YOUR ASSIGNMENT - With the pictures removed, write out the full listing below exactly.

=== Section Start ===

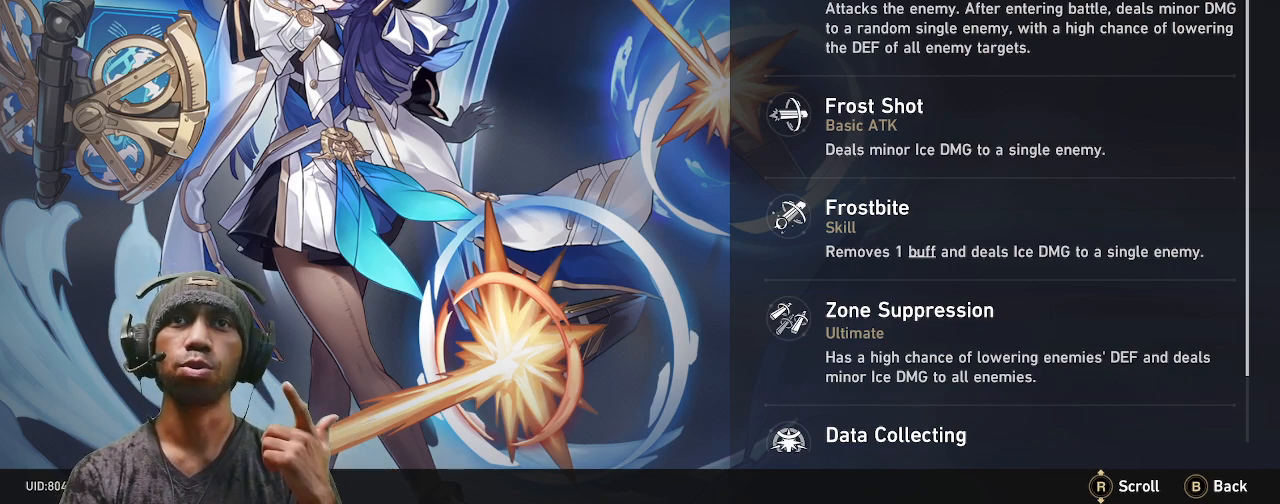
{"buttons": ["R2"], "left_stick": "center", "right_stick": "center", "events": []}
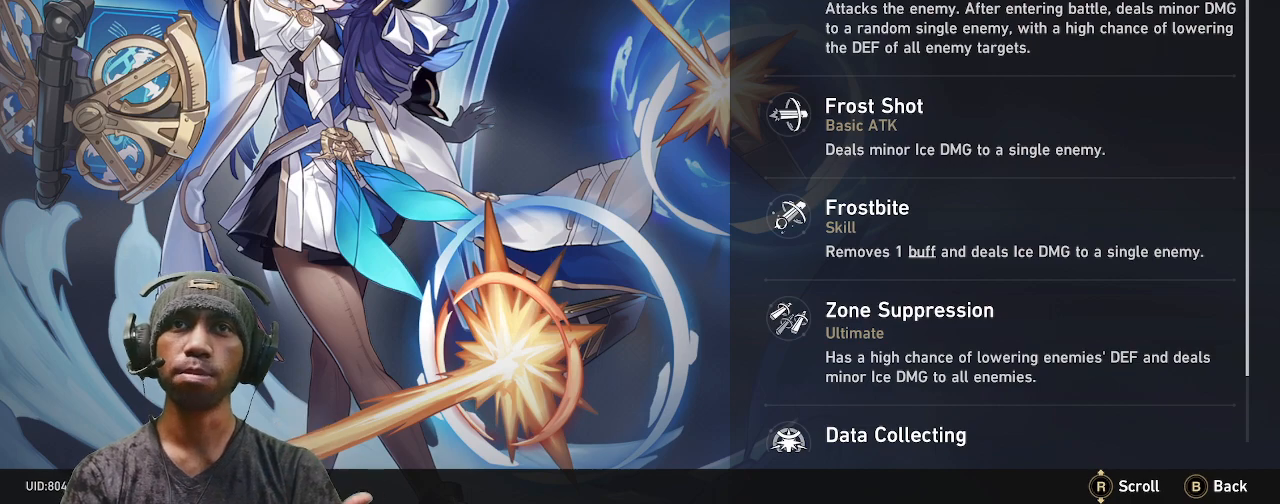
{"buttons": ["R2"], "left_stick": "center", "right_stick": "center", "events": []}
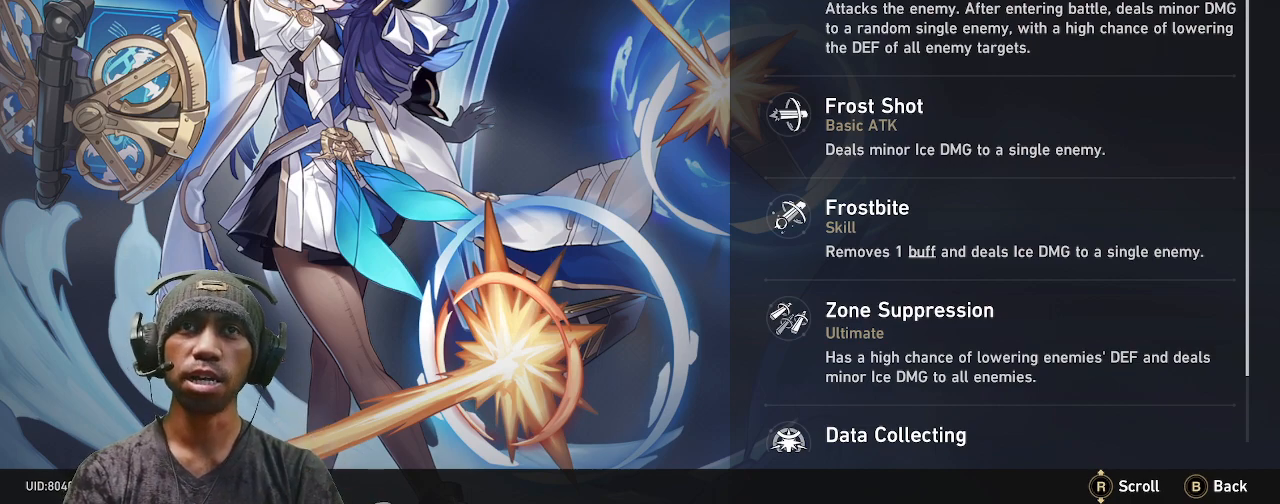
{"buttons": ["R2"], "left_stick": "center", "right_stick": "center", "events": []}
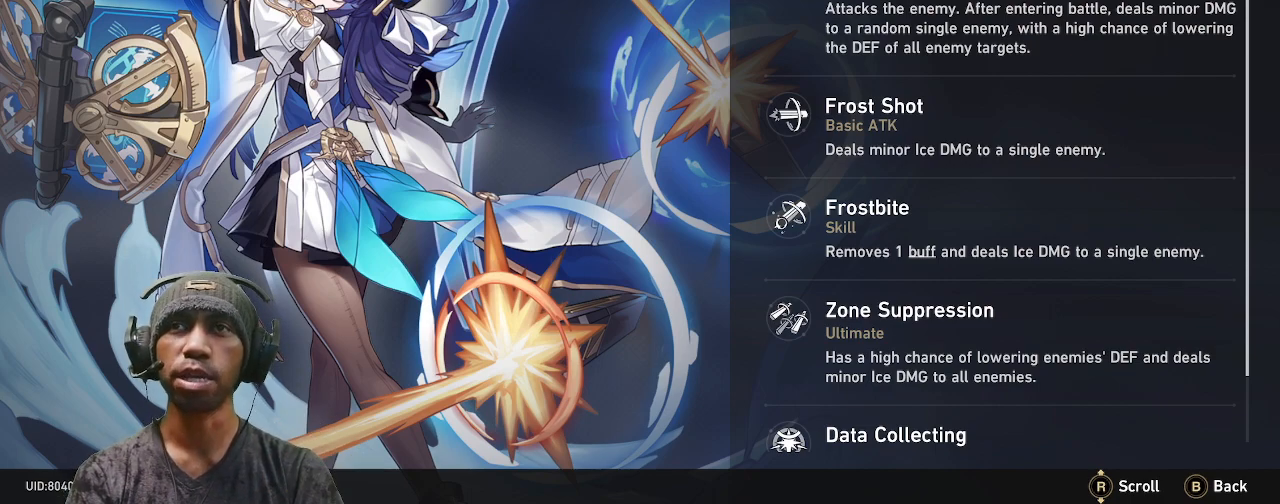
{"buttons": ["R2"], "left_stick": "center", "right_stick": "center", "events": []}
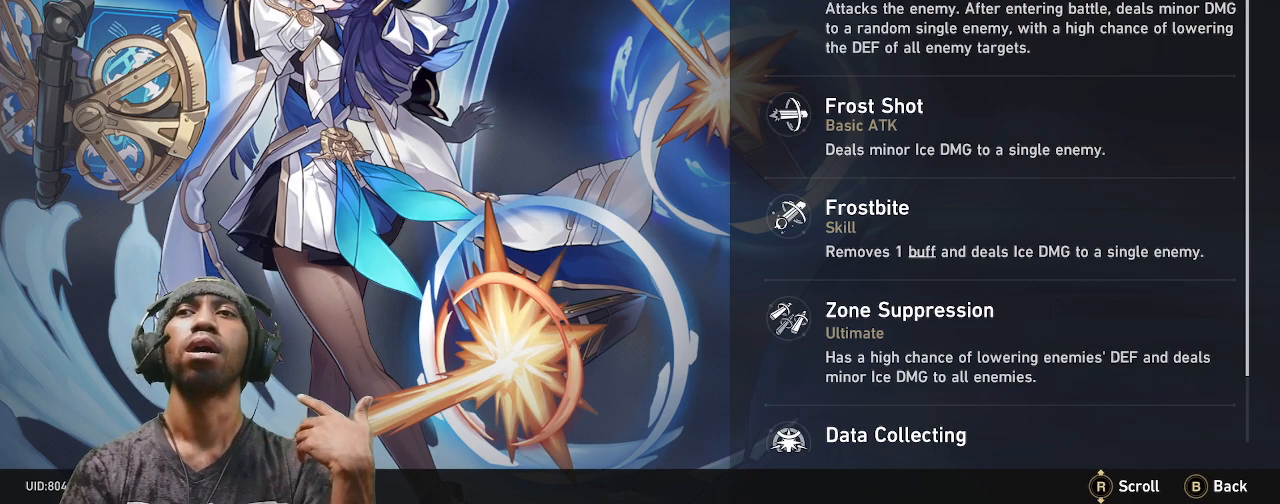
{"buttons": ["R2"], "left_stick": "center", "right_stick": "center", "events": []}
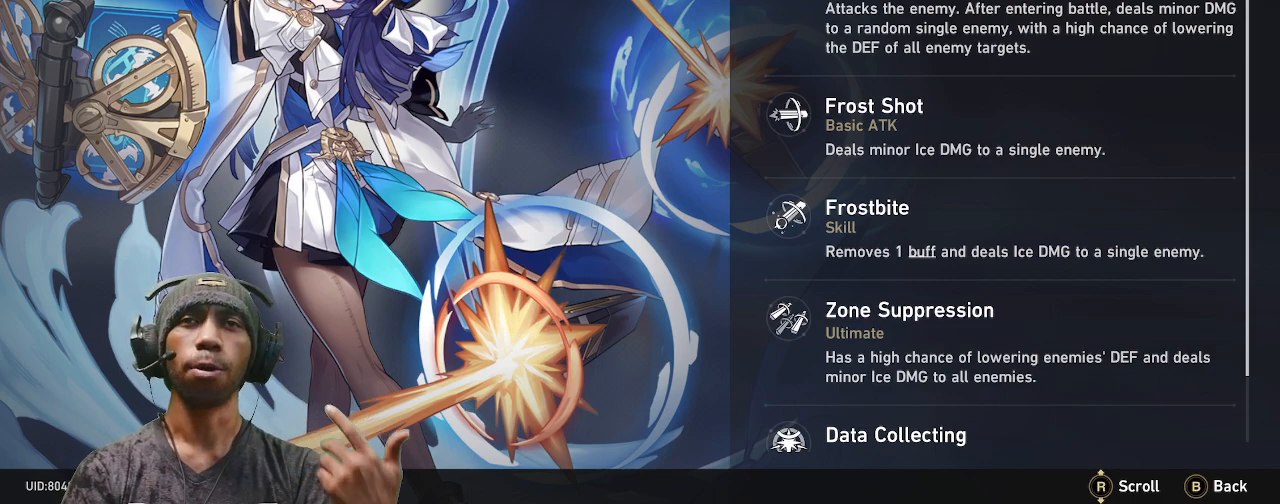
{"buttons": ["R2"], "left_stick": "center", "right_stick": "center", "events": []}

=== Section End ===

SOLUTION FOR THIS EXERCISE -
{"buttons": ["R2"], "left_stick": "center", "right_stick": "center", "events": []}
{"buttons": ["R2"], "left_stick": "center", "right_stick": "center", "events": []}
{"buttons": ["R2"], "left_stick": "center", "right_stick": "center", "events": []}
{"buttons": ["R2"], "left_stick": "center", "right_stick": "center", "events": []}
{"buttons": ["R2"], "left_stick": "center", "right_stick": "center", "events": []}
{"buttons": ["R2"], "left_stick": "center", "right_stick": "center", "events": []}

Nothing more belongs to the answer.